Joshua Ledet – “You Raise Me Up” (Secret Garden via Josh Groban) – Advanced

“You Raise Me Up” had one of the most unusual origin stories in popular music, since it came from the eclectic, often confounding world of the New Age scene. The original group, Norway’s Secret Garden, had gained notoriety in 1995 for winning Eurovision by shoehorning a screenwriter’s handful of lyrics into what was otherwise an instrumental, and their career continued to vacillate between the serene and the cornball as New Age acts stereotypically do. Rolf Løvland, one half of the duo, decided to search for inspiration in the homeland of his Irish violinist cohort, Fionnuala Sherry, while penning “You Raise Me Up” for their 2002 album Once in a Red Moon. Once again, he sought an unusual non-musical collaborator to write the lyrics, tapping his favorite Irish novelist, historical author Brendan Graham, to put together a self-consciously inspirational wording on top of a melody that sounded uncannily like a mix of “Danny Boy” and “Bridge Over Troubled Water,” complete with Irishman Brian Kennedy’s vocals, uillean pipes, tin whistle, and both Irish and gospel choirs on background. The next year, the king of adult contemporary, David Foster, was looking for material to complete the sophomore album of Los Angeleno Josh Groban, an operatic pop star along the lines of Charlotte Church. Foster was told of “You Raise Me Up” by a Scandinavian publisher friend, and he and Groban decided to record a cover. Groban’s version was somewhat less elaborate but still recognizable, becoming the best-known rendition to American audiences. In a daring but brilliant crossover move, Joshua takes the gospel aspects of the original and turns them up full blast. He performs in the classic two-part gospel mode, starting with an almost pallid first half that saves up energy for the powerhouse second chorus. Gradually rising on an oh so literal dais, he sings the pop chestnut with a rare combination of panache and sincerity, paying tribute to his father’s service as a first responder while proving that he can transform a song in a memorable fashion.

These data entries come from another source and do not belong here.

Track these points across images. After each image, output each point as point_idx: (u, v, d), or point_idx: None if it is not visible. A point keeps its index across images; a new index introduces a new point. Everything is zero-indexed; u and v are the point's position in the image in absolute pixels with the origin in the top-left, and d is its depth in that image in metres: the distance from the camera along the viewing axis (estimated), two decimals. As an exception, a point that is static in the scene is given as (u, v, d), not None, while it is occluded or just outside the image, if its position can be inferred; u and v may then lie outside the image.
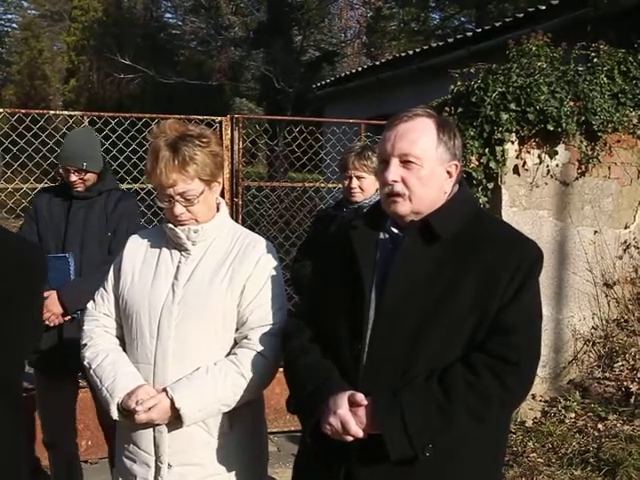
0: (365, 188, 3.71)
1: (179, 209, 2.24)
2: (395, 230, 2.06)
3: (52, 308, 3.48)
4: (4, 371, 2.09)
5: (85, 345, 2.37)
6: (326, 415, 1.91)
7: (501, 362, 1.86)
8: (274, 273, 2.33)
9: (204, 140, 2.25)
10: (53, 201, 3.73)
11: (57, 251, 3.62)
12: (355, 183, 3.71)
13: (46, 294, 3.51)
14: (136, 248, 2.41)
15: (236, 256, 2.30)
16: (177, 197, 2.22)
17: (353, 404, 1.89)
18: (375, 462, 1.90)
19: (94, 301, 2.45)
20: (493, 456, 2.06)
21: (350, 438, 1.89)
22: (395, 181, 1.98)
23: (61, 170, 3.71)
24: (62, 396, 3.68)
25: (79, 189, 3.68)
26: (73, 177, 3.62)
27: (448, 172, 2.04)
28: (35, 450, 4.34)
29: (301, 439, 2.18)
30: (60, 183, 3.88)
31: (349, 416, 1.88)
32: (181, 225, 2.27)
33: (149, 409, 2.14)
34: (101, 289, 2.45)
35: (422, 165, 1.98)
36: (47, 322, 3.49)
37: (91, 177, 3.69)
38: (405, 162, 1.98)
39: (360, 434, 1.88)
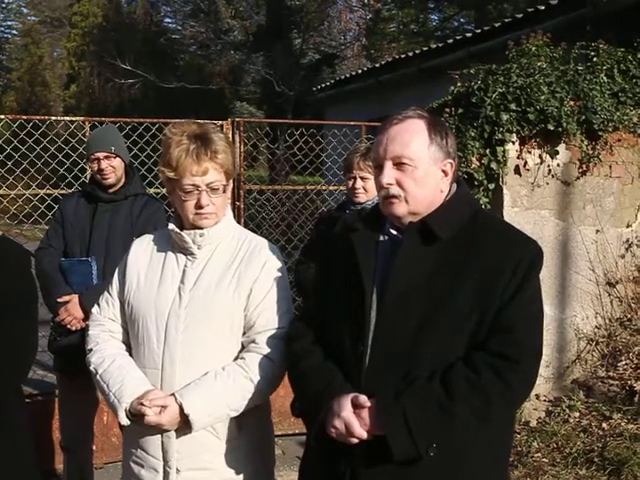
0: (369, 189, 3.70)
1: (205, 199, 2.23)
2: (394, 232, 2.06)
3: (74, 312, 3.48)
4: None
5: (91, 350, 2.36)
6: (330, 418, 1.91)
7: (501, 359, 1.87)
8: (280, 276, 2.32)
9: (225, 137, 2.33)
10: (80, 204, 3.71)
11: (81, 255, 3.61)
12: (359, 184, 3.71)
13: (68, 298, 3.55)
14: (140, 252, 2.40)
15: (242, 259, 2.29)
16: (203, 187, 2.22)
17: (357, 406, 1.89)
18: (380, 463, 1.90)
19: (99, 306, 2.44)
20: (498, 455, 2.06)
21: (355, 440, 1.89)
22: (390, 184, 1.99)
23: (90, 165, 3.68)
24: (83, 401, 3.67)
25: (110, 179, 3.64)
26: (103, 164, 3.59)
27: (443, 171, 2.04)
28: (52, 453, 4.36)
29: (306, 442, 2.18)
30: (87, 186, 3.84)
31: (353, 418, 1.88)
32: (201, 220, 2.26)
33: (159, 412, 2.13)
34: (105, 293, 2.44)
35: (416, 166, 1.99)
36: (69, 326, 3.51)
37: (120, 165, 3.66)
38: (399, 164, 1.99)
39: (364, 436, 1.88)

Joshua Ledet – “It’s a Man’s, Man’s, Man’s World” (James Brown)

“It’s a Man’s, Man’s, Man’s World” had one of the most ambiguous lyrics on gender relations that one could imagine, but by the standards of the mid-1960s, it seemed positively revolutionary. After all, it did posit in its own semi-biblical tone that women were the foundation upon which all the great accomplishments the song credits to men had been based. In the right hands, it could be seen as downright feminist despite the implications to the contrary. James Brown had been working on an epic, rolling groove similar to the final song since 1963, when he’d given “I Tried” to future Motown star Tammi Terrell, then signed to his own cottage label. However, it wasn’t until 1966 that Betty Jean Newsome handed him the iconic lyrics discussing timeless conflicts over sexual politics from the perspective of the African-American community’s respect for the strong, vital mother figure. The title track for an album, “It’s a Man’s, Man’s, Man’s World” barnstormed the charts and became one of Brown’s true signatures. By selecting this song, Joshua tips his hat to his mother, whom he cites as his primary musical influence and the bedrock of his family’s survival in hard times. The inspired use of an almost all-female orchestra (save for the drummers) advances a laudable practice on American Idol, which showcases women instrumentalists as role models in a music world where women are often underrepresented except as vocalists. Joshua’s contribution, however, is what takes this performance to another level. Schooled in the tradition of the black church that has gifted us with so many other incredible performers, including Brown, Joshua carefully builds the song and injects every word with just the energy it needs to carry forward the story. Like James Brown, he creates a sense that the room is literally filled with an exhilarating energy. As Jennifer Lopez aptly puts it, you just want to “stop whatever it is you’re doing” and pay attention to nothing else. By the end, my hair stood on end, and I was sure that what I had just been through could be called nothing short of an out-of-this-world experience, the experience of the one, the only, the inimitable Joshua Ledet.